_Фрагмент текста_:
****************

Я американец, я аргентинец, идущий по берегу Атлантического океана. Кроме того, я еще поляк… правда, только в годы молодости, в детские годы, когда меня формировали жуткие силы, беременные тем, что должно было произойти… Там, за Мальвином, гордые возвышенности почвы, очарованные заходящим солнцем, как самой благородной из философий и самой прекрасной из поэзий. Вниз! Вниз! Деградация! Я являюсь собственной своей деградацией! Как же упорно должен человек спихивать себя с вершин, порочить свое благородство, насиловать свою истину, уничтожать свое достоинство, чтобы индивидуальный дух еще раз испытал рабство, подчинился стаду, роду…
1961
[40]
Понедельник
Книга особенная, никогда ничего подобного не читал, удивительно будоражащая. «Panorama des idées contemporaines»[198] Гаэтана Пикона. В польском переводе она называлась «Panorama myśli współczesnej» и была издана парижским издательством «Libella».

****************

_Материал_:

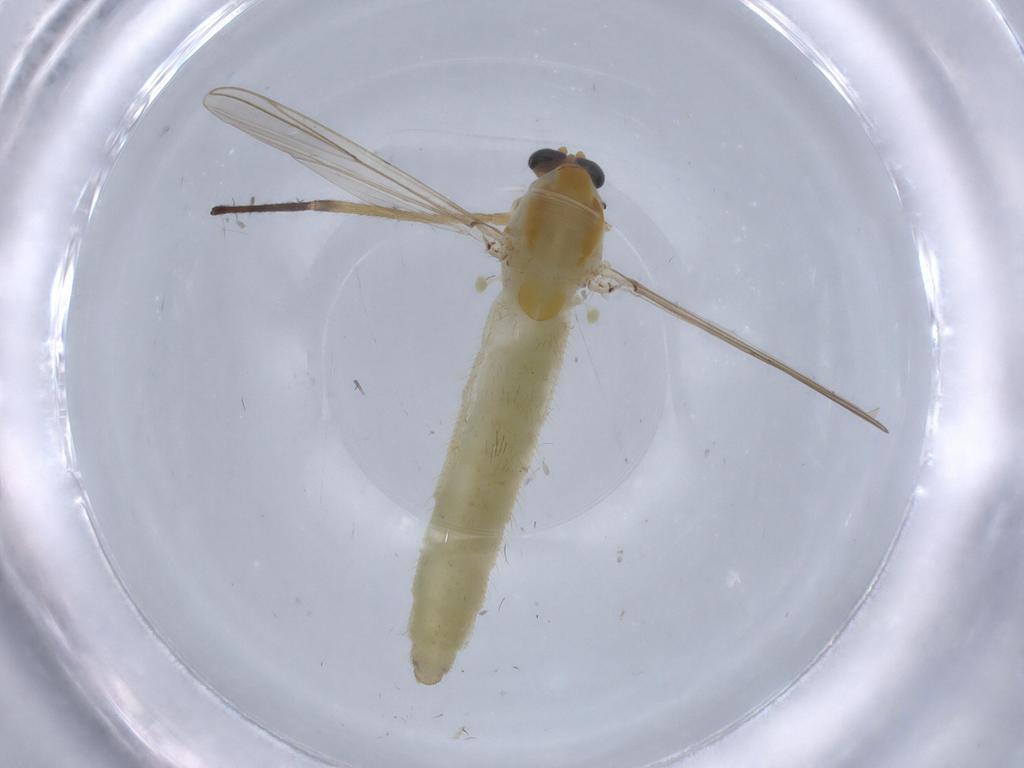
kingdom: Animalia
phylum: Arthropoda
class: Insecta
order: Diptera
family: Chironomidae
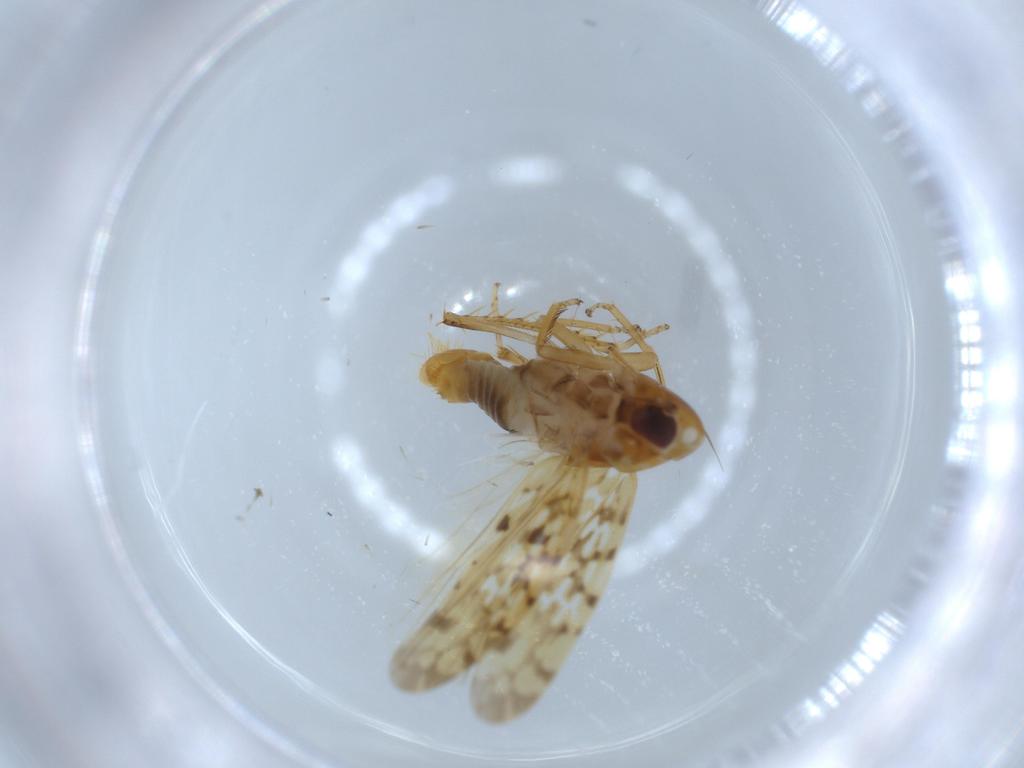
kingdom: Animalia
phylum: Arthropoda
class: Insecta
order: Hemiptera
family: Cicadellidae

****************

_Что сделать_:
(1) Изложите фрагмент текста в двух предложениях.
(2) Перечислите все национальности, которые рассказчик во фрагменте текста относит к себе.
(3) Какое издательство выпустило польский перевод книги, о которой говорится во фрагменте текста?
Отвечайте, опираясь только на фрагмент текста.

_Ответы по порядку_:
(1) Рассказчик называет себя американцем и аргентинцем, идущим по берегу Атлантического океана, а также поляком в годы молодости, и говорит о собственной деградации: человек должен спихивать себя с вершин, чтобы индивидуальный дух ещё раз испытал рабство и подчинился стаду. Затем под пометками «1961» и «Понедельник» особенной и будоражащей названа книга Гаэтана Пикона «Panorama des idées contemporaines», польский перевод которой издало парижское издательство «Libella».

(2) Американец, аргентинец, поляк.

(3) Парижское издательство «Libella».